Being and Doing

Being and Doing – 30 July – Expenditure

Being and Doing – 30 July – Expenditure

EXPENDITURE on food and dress for the sake of display is vile expenditure.   In itself it is coarse, for its aim is not beauty, and it is unintelligent, for it is blindly led by fashion.   It is, moreover, wicked, for it is destroying wealth, and the destruction of wealth is theft.   But it is allowable within certain limits, when its aim is to give a refined pleasure to others, when it is a symbol of love, sympathy, or friendship.   

The notion that mere expenditure does good to the poorer classes, or adds to the general wealth, is a fallacy.   To create a demand for perishable goods is not to employ our labour usefully.   The capital you spent yesterday on ugly ornaments, or on delicacies for a supper, is destroyed as a means of benefiting the working classes, or adding to the wealth of the country, as absolutely as if you had thrown it into the Thames.

STOPFORD BROOKE

THE great industries have cheapened luxuries and stimulated the passion for them.   They have destroyed the human fellowship of craftsman and chief.   They have degraded labour, in a large degree, into speculation.   They have deprived labour of its thoughtful freedom, and turned men into ‘hands.’   They have given capital a power of dominion and growth perilous above all to its possessor.

So it has come to pass that in our fierce conflicts we are in peril of guiding our conduct by a theory of rights, and not by a confession of duties:  of losing life in a search for the means of living.

The first words attributed to man born outside the Paradise of God are words which disclose the secret of all social evil.  ‘Am I,’ said the earliest murderer, ‘my brother’s keeper?’   Yes: and the same answer must come as often as the thoughtless, the self-indulgent, the idle, propose the question now.

Bishop WESTCOTT

oooOOOooo

These quotes are from ‘Being and Doing’ A selection of helpful thoughts from various authors arranged for daily reading.

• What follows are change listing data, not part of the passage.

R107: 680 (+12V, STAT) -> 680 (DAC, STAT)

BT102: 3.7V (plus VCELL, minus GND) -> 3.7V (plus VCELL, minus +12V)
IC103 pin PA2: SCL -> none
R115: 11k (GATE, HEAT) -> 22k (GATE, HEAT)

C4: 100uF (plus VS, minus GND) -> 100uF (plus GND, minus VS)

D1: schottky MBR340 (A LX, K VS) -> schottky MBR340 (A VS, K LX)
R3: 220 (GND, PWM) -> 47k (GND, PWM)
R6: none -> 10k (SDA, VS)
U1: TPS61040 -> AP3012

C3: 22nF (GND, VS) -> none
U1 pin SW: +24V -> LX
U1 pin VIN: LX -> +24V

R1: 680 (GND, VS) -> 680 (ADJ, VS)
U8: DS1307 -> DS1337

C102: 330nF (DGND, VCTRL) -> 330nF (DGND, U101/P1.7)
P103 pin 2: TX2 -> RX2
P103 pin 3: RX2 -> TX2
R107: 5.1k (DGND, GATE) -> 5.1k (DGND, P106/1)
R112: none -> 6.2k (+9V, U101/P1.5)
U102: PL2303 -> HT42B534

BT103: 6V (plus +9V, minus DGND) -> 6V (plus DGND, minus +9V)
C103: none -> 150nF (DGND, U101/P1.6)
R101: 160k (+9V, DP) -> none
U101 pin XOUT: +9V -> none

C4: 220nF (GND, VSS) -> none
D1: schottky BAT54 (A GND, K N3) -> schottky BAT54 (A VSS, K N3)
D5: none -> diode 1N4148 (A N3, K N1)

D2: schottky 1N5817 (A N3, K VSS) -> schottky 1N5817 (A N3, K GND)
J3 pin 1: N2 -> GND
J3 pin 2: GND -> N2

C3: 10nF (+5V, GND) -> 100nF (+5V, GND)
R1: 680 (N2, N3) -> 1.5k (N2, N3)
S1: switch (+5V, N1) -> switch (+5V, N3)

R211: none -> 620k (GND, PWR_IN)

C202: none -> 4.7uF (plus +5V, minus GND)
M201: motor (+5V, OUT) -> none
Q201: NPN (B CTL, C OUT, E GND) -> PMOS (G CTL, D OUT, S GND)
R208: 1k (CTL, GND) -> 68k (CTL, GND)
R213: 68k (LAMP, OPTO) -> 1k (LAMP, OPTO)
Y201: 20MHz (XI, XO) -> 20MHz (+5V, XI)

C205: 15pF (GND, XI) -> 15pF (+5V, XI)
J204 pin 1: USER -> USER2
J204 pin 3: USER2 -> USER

Collected by Constance M Whishaw and first published in 1908 for members of the Being and Doing Guild whose object is to do all they can for the relief of suffering and misery.

Most of the writers are 19th Century Christians from Britain and Europe who were committed to living their faith through deeds as well as words – Being AND Doing.

For many years these words have kept me company and encouraged me on the journey of faith.  I hope they will encourage others also.